屋根はシンプルに切妻にし、軒を長めに張り出させた。
日本古来の屋根葺手法の一つに、檜皮葺という檜の樹皮を用いた施工法がある。この世界にも檜に似た木があったので、それから剥ぎ取った樹皮を屋根に葺いた。
もちろん、おれはこんな施工法を経験したことはないのだけれど、近所のお宮の屋根を思い浮かべながら作業を進めた。屋根の傾斜に沿って並べた垂木の上に桟を打つ。その桟に檜皮を少しずつずらしながら重ねて、竹釘で止めた。
――なんとか様になった!
檜皮には油分がたっぷり含まれているので、村で主流の草葺の屋根よりはずっと耐久性が高いだろうと思った。
みんなの協力もあって、小屋は二日ほどでできあがった。
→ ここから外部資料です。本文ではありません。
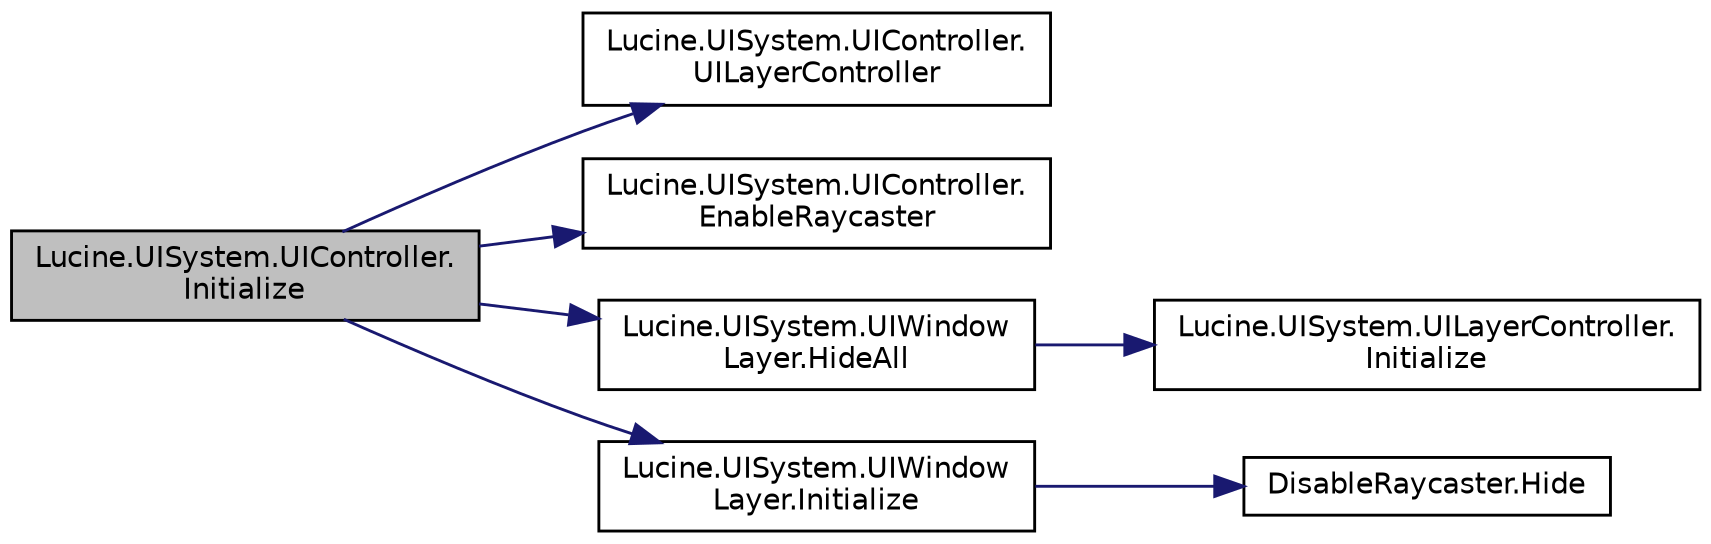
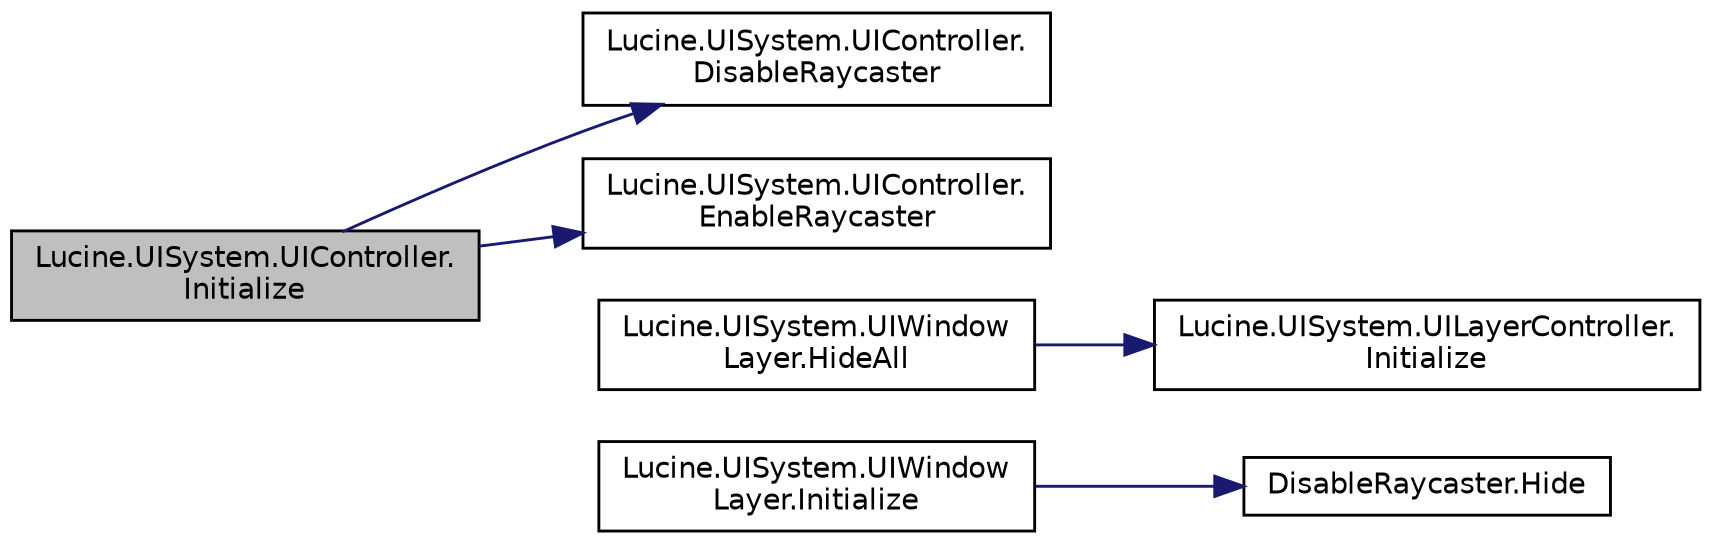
  digraph {
    rankdir=LR
    node [color=black fillcolor=white fontname=Helvetica fontsize=10 shape=record style=filled]
    edge [color=midnightblue fontname=Helvetica fontsize=10 labelfontname=Helvetica labelfontsize=10 style=solid]
    n1 [fillcolor=grey75 fontcolor=black height=0.2 label="Lucine.UISystem.UIController.\lInitialize" width=0.4]
-   n2 [height=0.2 label="Lucine.UISystem.UIController.\lUILayerController" width=0.4]
+   n2 [height=0.2 label="Lucine.UISystem.UIController.\lDisableRaycaster" width=0.4]
    n3 [height=0.2 label="Lucine.UISystem.UIController.\lEnableRaycaster" width=0.4]
    n4 [height=0.2 label="Lucine.UISystem.UIWindow\lLayer.HideAll" width=0.4]
    n5 [height=0.2 label="Lucine.UISystem.UIWindow\lLayer.Initialize" width=0.4]
    n6 [height=0.2 label="Lucine.UISystem.UILayerController.\lInitialize" width=0.4]
    n7 [height=0.2 label="DisableRaycaster.Hide" width=0.4]
    n1 -> n2
    n1 -> n3
-   n1 -> n4
-   n1 -> n5
    n4 -> n6
    n5 -> n7
  }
なかなか立派なものができたとおれは喜んでいたのだけど、みんなの反応は思ったより微妙だった。感想を聞いてみると、普段見慣れた家とあまりにも見た目が違っているため、戸惑っているようだった。
なかには「おれの家より立派だ」と唖然としている人もいた。そういえば、見ようによってはお社のような雰囲気がある。
小屋が完成すると、カピバラさんたちがさっそく中に入った。床には草が敷いてあり、そのうえで満足そうに寝そべる。喜んでくれているようでよかった。
彼らが何を食べるのか心配したけど、そこらへんの雑草を勝手に食べていた。モグラと呼ばれているから、ミミズでも食べているのかと思ったけど、基本的に草食みたいだ。ただ、ときどき湖に入って魚を獲っているようだった。草食傾向の強い雑食といったところだろうか。
鍛冶屋の親父さんは、この新しい住人に気に掛けてくれている。ときどきめんどうをみてくれているのでありがたい。
親父さんには以前、鏃のことを相談していた。鍛冶場を訪ねてみると、鏃が何本もできていた。五寸釘を打ち直したもので、先端側は、鋭い四角錐になっていてシンプルなものだ。後端側は、矢柄の先の箆口に差し込むための茎子が伸びていた。これなら、あまり手間をかけず量産できるかもしれないと思った。
それから、アカリたちの強い希望だった平衡錘投石機の作製が始まった。設計図はできあがっていたので、まずは、おれが1/10の模型を作った。加工方法と組み上げ方は細かくカグヤちゃんに教えた。実物の作製はカグヤちゃんが中心になるそうだ。
「カグヤちゃん、とても大きなものになるから、気をつけるんだよ。大工寮のみんなと助け合ってね」
「はい! わたし、がんばります!」
シナツさんから大抜擢されたのがよほど嬉しいのか、カグヤちゃんはとてもはりきっている。
「カグヤ、頑張るのよ! シノのクルマを飛ばせるくらい大きなのを作るのよ!」
アカリが妙な声援を送る。
「……アカリ、よしてくれよ」
「ただのたとえよ」
「冗談に聞こえないんだけど……それにそこまで大きなものじゃないよ」
カグヤちゃんも、姉を諫める。
「お姉ちゃん、無茶言わないで。大人二人分くらいの重さの石を飛ばすのが限度だよ」
「それじゃつまらないわ。もっと大きくならないの?」
「い、いや、もう設計も試作も済んでるし……」
アカリはなおも設計を変更しろと食い下がってきたけど、無理なものは無理だ。投射腕の強度にも限界がある。アカリはしぶしぶ引き下がった。
「そう、仕方ないわね。じゃあ、飛ばす石はわたしが探してきてあげる!」
アカリはそういうと川の上流の方へと駆け出していた。まだできあがってもいないのに……。